● **RAW DATA**
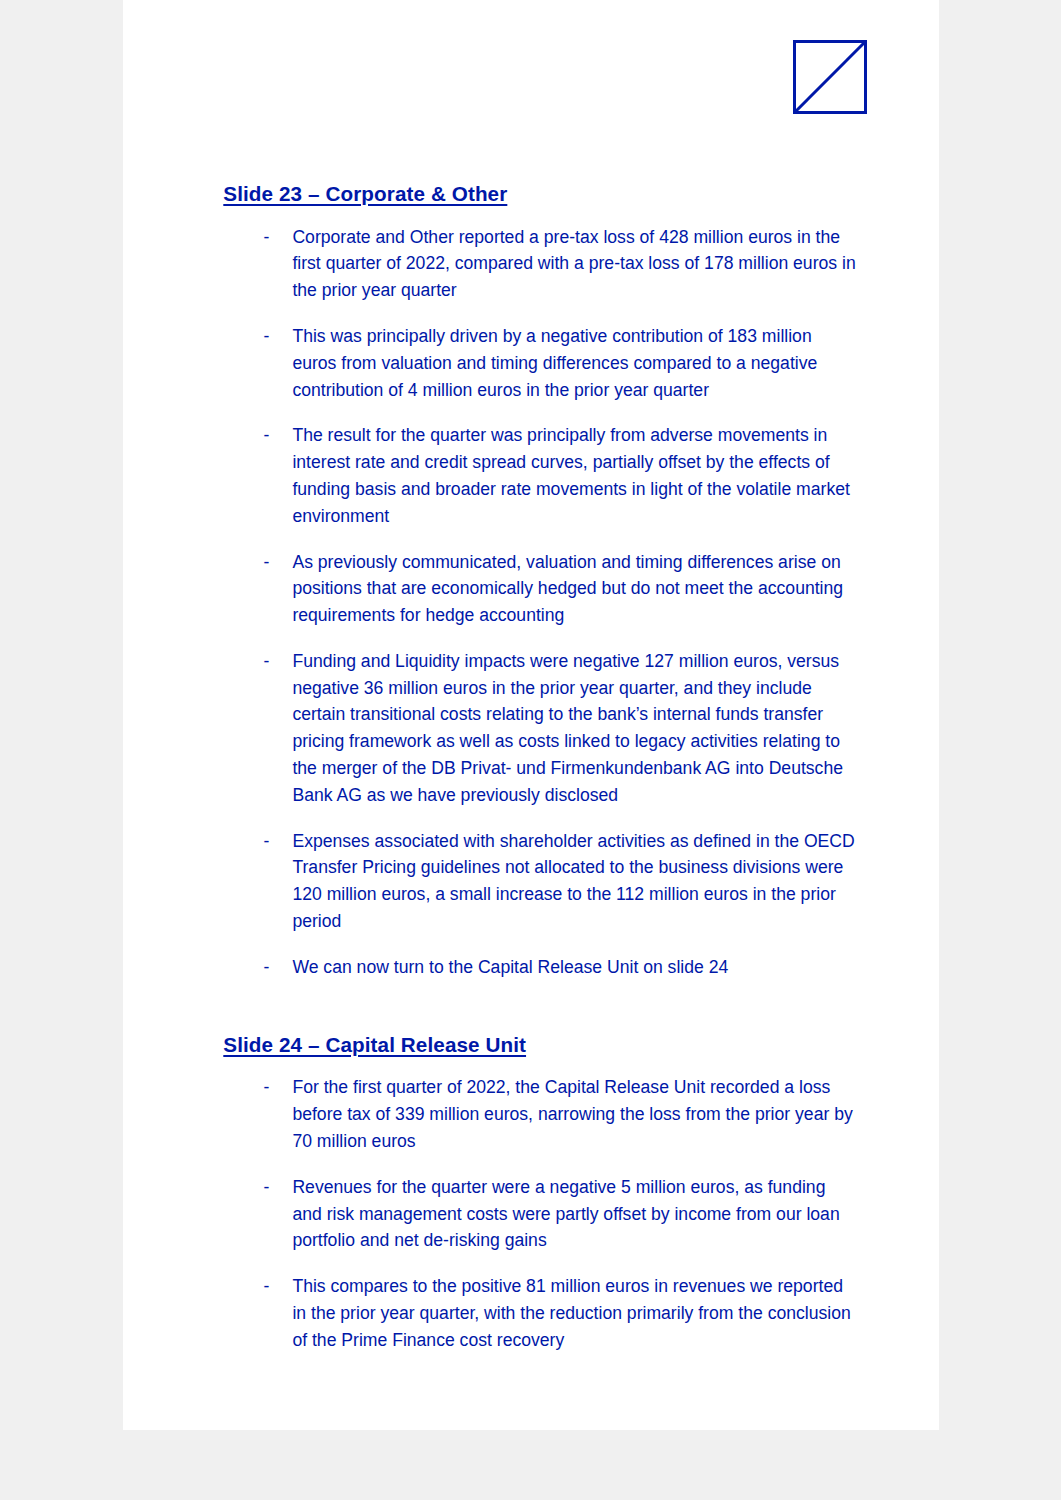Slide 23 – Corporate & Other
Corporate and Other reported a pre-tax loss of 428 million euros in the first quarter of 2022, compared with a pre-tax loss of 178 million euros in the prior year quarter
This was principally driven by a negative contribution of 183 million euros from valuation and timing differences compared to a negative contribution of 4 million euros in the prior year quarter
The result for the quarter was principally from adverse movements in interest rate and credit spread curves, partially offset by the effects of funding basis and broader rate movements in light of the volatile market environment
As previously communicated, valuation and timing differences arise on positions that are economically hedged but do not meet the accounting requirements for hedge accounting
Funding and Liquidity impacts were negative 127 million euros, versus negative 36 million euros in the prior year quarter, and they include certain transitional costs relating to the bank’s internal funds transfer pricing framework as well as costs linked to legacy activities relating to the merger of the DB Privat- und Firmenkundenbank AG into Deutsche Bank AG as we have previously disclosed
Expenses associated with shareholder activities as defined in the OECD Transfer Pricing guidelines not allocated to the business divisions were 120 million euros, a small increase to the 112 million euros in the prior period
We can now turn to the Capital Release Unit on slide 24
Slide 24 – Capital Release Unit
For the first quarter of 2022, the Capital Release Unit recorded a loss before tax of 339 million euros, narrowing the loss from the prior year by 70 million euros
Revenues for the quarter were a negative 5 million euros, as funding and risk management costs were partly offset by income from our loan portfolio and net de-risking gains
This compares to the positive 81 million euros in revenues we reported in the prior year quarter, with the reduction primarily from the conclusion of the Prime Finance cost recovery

● **WHAT THE EXERCISE ASKS**
Could you set down every record above word for word, leaving out the pictures?

● **SOLUTION FOR THIS TASK**
Slide 23 – Corporate & Other
Corporate and Other reported a pre-tax loss of 428 million euros in the first quarter of 2022, compared with a pre-tax loss of 178 million euros in the prior year quarter
This was principally driven by a negative contribution of 183 million euros from valuation and timing differences compared to a negative contribution of 4 million euros in the prior year quarter
The result for the quarter was principally from adverse movements in interest rate and credit spread curves, partially offset by the effects of funding basis and broader rate movements in light of the volatile market environment
As previously communicated, valuation and timing differences arise on positions that are economically hedged but do not meet the accounting requirements for hedge accounting
Funding and Liquidity impacts were negative 127 million euros, versus negative 36 million euros in the prior year quarter, and they include certain transitional costs relating to the bank’s internal funds transfer pricing framework as well as costs linked to legacy activities relating to the merger of the DB Privat- und Firmenkundenbank AG into Deutsche Bank AG as we have previously disclosed
Expenses associated with shareholder activities as defined in the OECD Transfer Pricing guidelines not allocated to the business divisions were 120 million euros, a small increase to the 112 million euros in the prior period
We can now turn to the Capital Release Unit on slide 24
Slide 24 – Capital Release Unit
For the first quarter of 2022, the Capital Release Unit recorded a loss before tax of 339 million euros, narrowing the loss from the prior year by 70 million euros
Revenues for the quarter were a negative 5 million euros, as funding and risk management costs were partly offset by income from our loan portfolio and net de-risking gains
This compares to the positive 81 million euros in revenues we reported in the prior year quarter, with the reduction primarily from the conclusion of the Prime Finance cost recovery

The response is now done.